The competition was hot from the get go, with both men making elementary school boy errors, such as leaving the abductor muscle on the scallops and forgetting to carry the two in long division. Although Tony Howell said it wasn’t rocket science, he ignored the fact that rocket science includes an element of fresh food preparation.

The contest went down to the wire in Jay’s underwire bra, but in the end Tony Howell showed the great divide between professional and amateur when he beat used car salesman Jay by a massive one point.

After their West Australian jaunt, the contestants arrived back exhausted and very exhausted. However, they weren’t given a minutes rest, rather 10 minutes in a pantry made to look like a Coles supermarket in an effort to appease the sponsors.

Shannon stockpiled all the cans of condensed milk, obviously concerned that the world has reached peak condensed milk, or banking on the possibility that when the oil starts to run out that some zany, yet loveable, yet misunderstood, yet dangerously underqualified, scientist, discovers that the only substance on earth that can provide power AND tasty deserts is condensed milk.

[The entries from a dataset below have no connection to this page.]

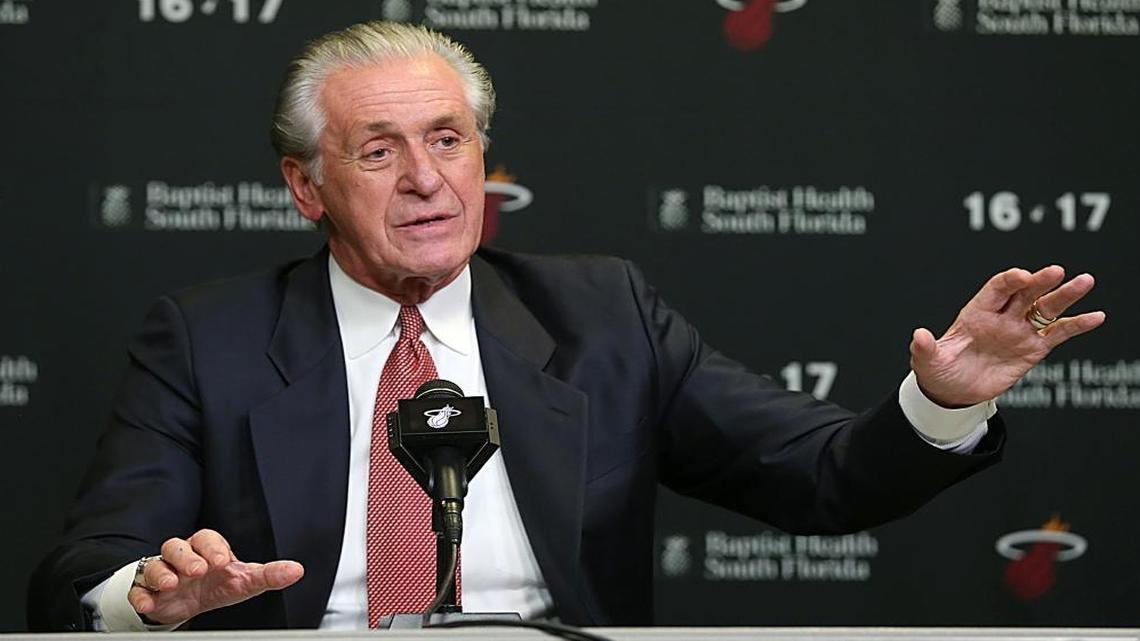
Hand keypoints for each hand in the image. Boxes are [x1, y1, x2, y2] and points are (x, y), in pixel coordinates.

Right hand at [128, 529, 303, 624]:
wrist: (189, 602)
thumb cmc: (217, 584)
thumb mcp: (243, 580)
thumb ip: (268, 575)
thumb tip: (296, 570)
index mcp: (206, 549)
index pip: (207, 538)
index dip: (213, 547)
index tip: (223, 561)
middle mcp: (182, 557)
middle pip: (177, 546)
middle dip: (186, 557)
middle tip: (198, 570)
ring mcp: (162, 573)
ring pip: (153, 564)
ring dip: (160, 573)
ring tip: (170, 584)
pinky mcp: (147, 592)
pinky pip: (137, 590)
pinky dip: (140, 596)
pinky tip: (148, 603)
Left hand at [910, 265, 1104, 407]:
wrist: (953, 393)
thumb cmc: (938, 371)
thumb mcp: (927, 361)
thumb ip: (925, 347)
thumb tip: (918, 335)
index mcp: (976, 313)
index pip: (996, 289)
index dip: (1009, 281)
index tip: (1021, 276)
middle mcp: (1002, 316)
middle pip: (1025, 292)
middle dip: (1040, 281)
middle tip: (1057, 271)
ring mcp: (1020, 331)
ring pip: (1046, 308)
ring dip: (1066, 295)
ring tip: (1085, 281)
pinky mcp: (1033, 349)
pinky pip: (1058, 333)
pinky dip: (1077, 324)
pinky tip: (1096, 316)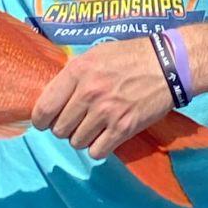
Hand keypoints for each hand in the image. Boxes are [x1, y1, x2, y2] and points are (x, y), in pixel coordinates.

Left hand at [31, 38, 172, 159]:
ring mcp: (106, 112)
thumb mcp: (94, 54)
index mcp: (77, 71)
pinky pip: (97, 152)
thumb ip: (73, 73)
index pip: (45, 107)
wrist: (166, 65)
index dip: (40, 119)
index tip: (44, 121)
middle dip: (63, 128)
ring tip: (92, 126)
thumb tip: (52, 94)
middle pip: (59, 129)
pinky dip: (97, 148)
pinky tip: (104, 136)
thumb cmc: (128, 56)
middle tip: (74, 121)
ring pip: (76, 142)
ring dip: (81, 138)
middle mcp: (89, 93)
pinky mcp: (123, 128)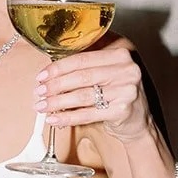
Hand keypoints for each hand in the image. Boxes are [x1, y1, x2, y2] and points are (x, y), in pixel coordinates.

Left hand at [35, 38, 150, 142]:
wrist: (138, 122)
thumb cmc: (117, 95)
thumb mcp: (105, 76)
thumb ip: (83, 71)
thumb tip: (49, 76)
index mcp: (119, 55)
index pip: (82, 58)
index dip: (58, 68)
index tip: (42, 76)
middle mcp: (126, 69)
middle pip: (81, 76)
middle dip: (55, 85)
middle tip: (39, 92)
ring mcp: (126, 90)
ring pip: (82, 96)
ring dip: (57, 102)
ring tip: (43, 106)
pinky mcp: (122, 110)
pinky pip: (88, 114)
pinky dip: (68, 118)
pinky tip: (55, 120)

Andrew continued on his quest to be portrayed as the fun loving, game playing, clown slaughtering jester of the group. He made crab and clam mousse tart which Gary thought was over handled. Andrew said it wasn’t his hands that he’d used. Gary said the mousse was “ gag material”. Andrew thanked Gary and said he’d been working on his comedy routine.

Shannon and Billy were deemed to have cooked the two best dishes, whereas Andrew and Kumar were chosen as the two most reprehensible cooks of the day. As a result, they would face elimination together.

At the elimination challenge, Peter revealed that the contestants had taken to referring to Kumar as “the panther” because he is propensity to wear pants, while Andrew had earned the nickname POI, which in police terms means “person of interest”. The challenge involved “improving” a massaman curry. Kumar started by suggesting it be sent to a course to learn about “workplace ethics and conduct”, but Gary noted that in this case improving referred to the taste. While this setback initially threw Kumar, he set about the challenge with gusto, whereas Andrew set about it with thinly veiled contempt for human life.

The final two dishes presented by Andrew and Kumar were contrasts in flavour and texture. Kumar’s meat was tender and tasty, whereas Andrew’s was inedible and suspiciously smelt of chloroform. However, Andrew’s sauce was luxuriant and velvety, whereas Kumar’s was chunkier than a female body-builder’s g-string. Matt and Gary were split on who had the best dish, forcing viewers to wonder why you would have only two judges there, but they found a way around the impasse by choosing the winner based on kissability. It was a contest Kumar was born to win.

Andrew left with his head held high, partly because of the stench coming from his dish, but also because he knew he had given his best. The end credits informed us that Andrew is still looking for work in a commercial kitchen, putting his sauce range on hold while he takes time off to raise kittens.

 

MasterChef Australia – Sun/Mon/Tue/Wed/Thu/Fri 7:30pm, Ch10.